Fixes random number generator with normal distribution #2980

umar456 · 2020-07-30T06:17:41Z

The randn function was generating low quality floating point random numbers. This PR fixes and issue with the Box Muller parameters for floating point numbers.

Description

This bug fix addresses duplicate values when generating random numbers with floats. This issue was caused because the boxMullerTransform function was passed incorrect values for the second set of 2 floating point numbers.

This PR also enables the Chi squared tests for random number generators. These are heavier tests but we should start testing the quality to avoid issues like this. We are unfortunately not testing the randn function but its a step in the right direction. @rstub How difficult would it be to implement a similar test for the normal distribution.

Fixes: #2972

Changes to Users

N/A

Checklist

Rebased on latest master
Code compiles
Tests pass
~~`[ ] Functions added to unified API~~
~~[ ] Functions documented~~

* boxMuller for float randn was being passed incorrect portions of the counter/seed

The Chi2 tests measure the quality of the random number generator. This test is too expensive to run on the CPU

rstub · 2020-07-31T22:11:49Z

Concerning the chi-squared test: That is also possible for the normal distribution:

Another test variant is the χ^2 test which was also used by Leong et al. (2005). The basic idea is as follow:

The real line is divided into B bins, equally spaced between (symmetric) values distant enough from zero so that no N(0, 1) draw should exceed them.

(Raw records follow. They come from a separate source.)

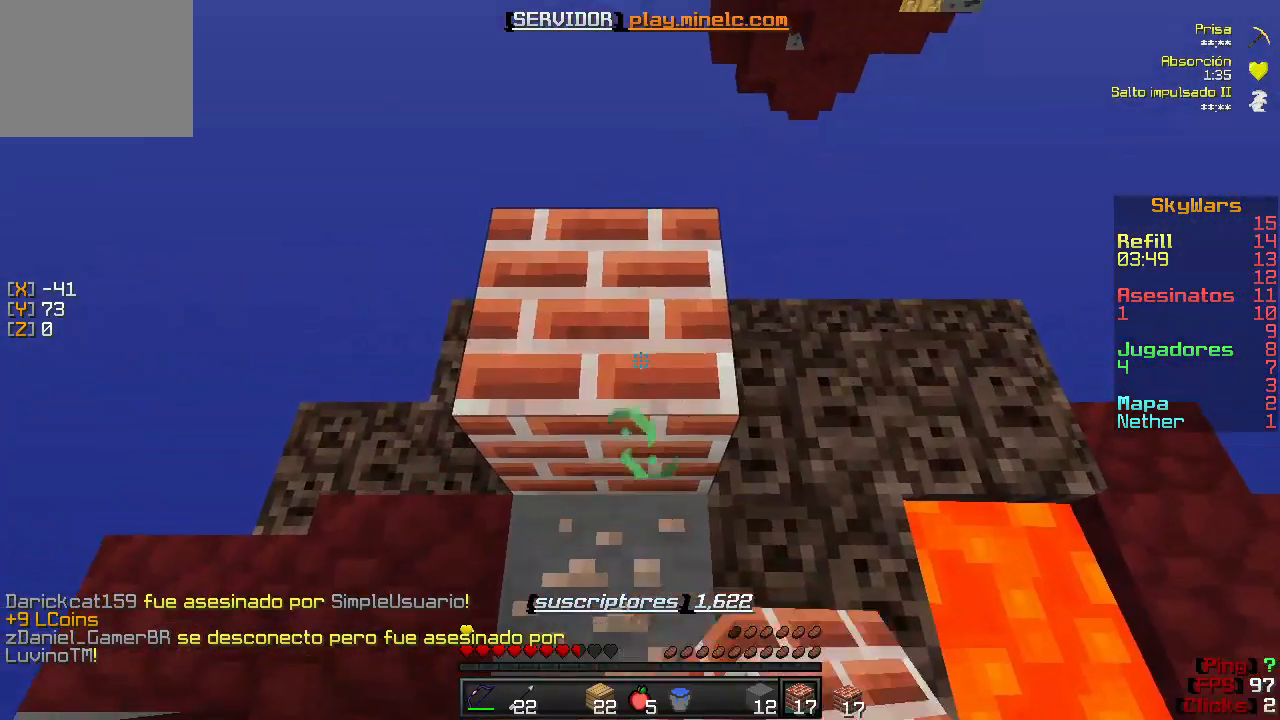
{"keys": ["w"], "events": []}
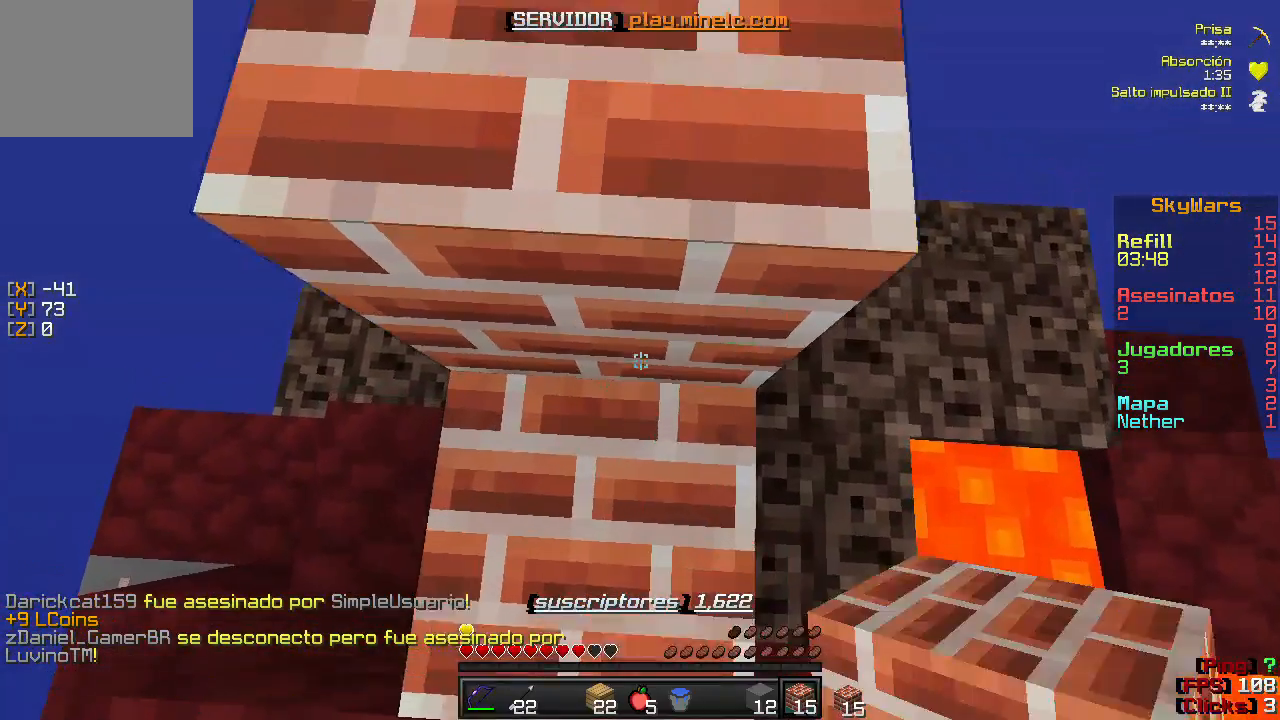
{"keys": ["w"], "events": []}
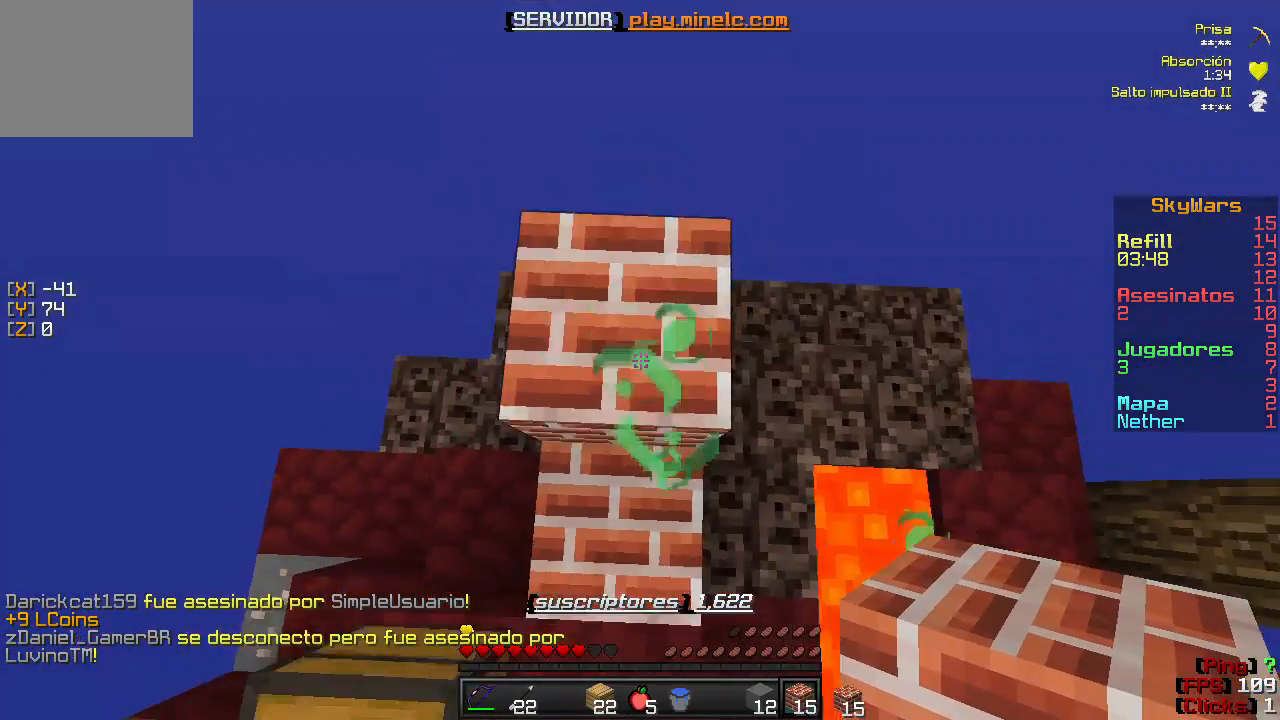
{"keys": ["d"], "events": [[317, "w", "up"], [417, "d", "down"]]}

Here, we follow Leong et al. (2005) and use a range from -7 to 7 with a total of 200 bins.

A large number of N(0, 1) random variates is drawn, and for each of these numbers a counter in the bin corresponding to
the draw is increased.

After the N draws, the empirical distribution is compared to the theoretical (provided by the corresponding value of the Normal density function) using a standard chi2 test.

(source: https://cran.r-project.org/web/packages/RcppZiggurat/vignettes/RcppZiggurat.pdf)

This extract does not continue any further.